By Brandon Nolta

It’s an ugly fact that in the wake of natural disasters, insurance fraud of many stripes takes place, and sometimes companies are just as guilty. As K-VILLE opens this week, it looks like people who’ve been burned on both sides are raring for a fight, as an insurance investigator looks into a house fire of a place abandoned since the hurricane. The investigator, who obviously suspects the owner of setting the fire to get the insurance, is a bit snippy; the owner, who obviously didn’t get any money from her policy to fix up the place, doesn’t like the insinuation. Tempers flare, the investigator pulls back and trips over himself … and finds a torched and toothless corpse in the remains of the house. Here’s where our friends Boulet (Anthony Anderson) and Cobb (Cole Hauser) step in.
While Cobb and the fine fire marshal (Sarah Brown) circle each other like panthers sizing up a gazelle, Boulet stays on trying to ID the body, but he’s got distractions of his own. He’s broke, his house is rotting out from under him and, maybe worst of all, he’s fighting back his emotions now that his old partner Charlie (Derek Webster) has rejoined the force and has seemingly been promoted to Boulet’s squad right off the bat, a position it took Boulet years of hard street work to earn. Boulet’s got a lot on his plate, and it’s a big plate (no, that isn’t a fat joke).
Despite all the personal issues and sexual tension, things progress. An autopsy reveals that the body holds a key piece of evidence: traces of an accelerant that demonstrates arson. Several other fires in the city were suspected of being set, but the accelerant leaves no trace after combustion, so the fire marshals had nothing to go on. Now, between the list of suspicious fires, the insurance company that denied all the claims and a missing adjuster from the same company, the pieces start to fall into place. There’s more than one complication, though; a late-night meeting between Charlie and Embry (John Carroll Lynch) reveals that Charlie is working the IAB tip, spying on his fellow folks in blue. Embry suspects a fox in the henhouse, and Charlie gets to hunt it down.

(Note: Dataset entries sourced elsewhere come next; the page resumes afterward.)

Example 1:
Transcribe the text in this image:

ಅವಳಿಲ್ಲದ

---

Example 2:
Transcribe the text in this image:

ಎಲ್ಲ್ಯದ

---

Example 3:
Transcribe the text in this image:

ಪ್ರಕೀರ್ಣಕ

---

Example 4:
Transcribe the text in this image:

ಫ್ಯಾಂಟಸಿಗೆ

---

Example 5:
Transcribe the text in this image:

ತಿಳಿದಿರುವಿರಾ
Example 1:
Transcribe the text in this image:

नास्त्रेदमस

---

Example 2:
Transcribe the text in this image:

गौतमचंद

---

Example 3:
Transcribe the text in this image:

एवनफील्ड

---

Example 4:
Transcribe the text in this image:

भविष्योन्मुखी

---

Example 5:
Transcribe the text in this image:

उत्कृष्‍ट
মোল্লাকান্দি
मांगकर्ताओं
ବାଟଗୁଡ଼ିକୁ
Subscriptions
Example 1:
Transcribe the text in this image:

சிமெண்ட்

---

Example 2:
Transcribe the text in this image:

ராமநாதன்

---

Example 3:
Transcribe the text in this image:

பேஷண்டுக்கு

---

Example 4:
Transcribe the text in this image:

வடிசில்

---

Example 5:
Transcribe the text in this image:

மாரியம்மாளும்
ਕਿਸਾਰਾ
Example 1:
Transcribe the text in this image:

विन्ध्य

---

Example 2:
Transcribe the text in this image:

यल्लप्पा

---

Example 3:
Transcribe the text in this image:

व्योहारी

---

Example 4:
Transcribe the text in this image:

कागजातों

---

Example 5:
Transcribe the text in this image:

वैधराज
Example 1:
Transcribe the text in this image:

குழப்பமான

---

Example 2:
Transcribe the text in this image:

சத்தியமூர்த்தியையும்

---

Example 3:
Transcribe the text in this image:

Meanwhile, the paper trail shows that the deceased adjuster approved four claims, and one of those that got paid was a chemical engineer. Now, the boys are thinking there are two perps, but Cobb starts to think that his latest roll in the hay might have something to do with it. Bad mojo, but he’s not alone in feeling it; Boulet, recalling a story about money in a train locker left by a drug dealer, feels the temptation to go get some, but at the last minute, decides to stay on the right and narrow, only to get confronted by Charlie. What will Charlie do? Then again, what will Cobb do with his suspicions? Well, the boys do what they do best: run down leads and sniff out the truth. They find that the guys who got their claims approved all worked at the same company, and put it all together just in time. From there, it’s all over but the crying. Whatever the ratings or the network might say, K-VILLE remains an involving and well-acted drama, and this reviewer hopes that it doesn’t fall victim to the WGA strike or the fickle nature of Fox. Cobb and Boulet are two of the better characters on the tube right now, and their adventures in the Big Easy are worth keeping around. You getting this, Mr. Murdoch?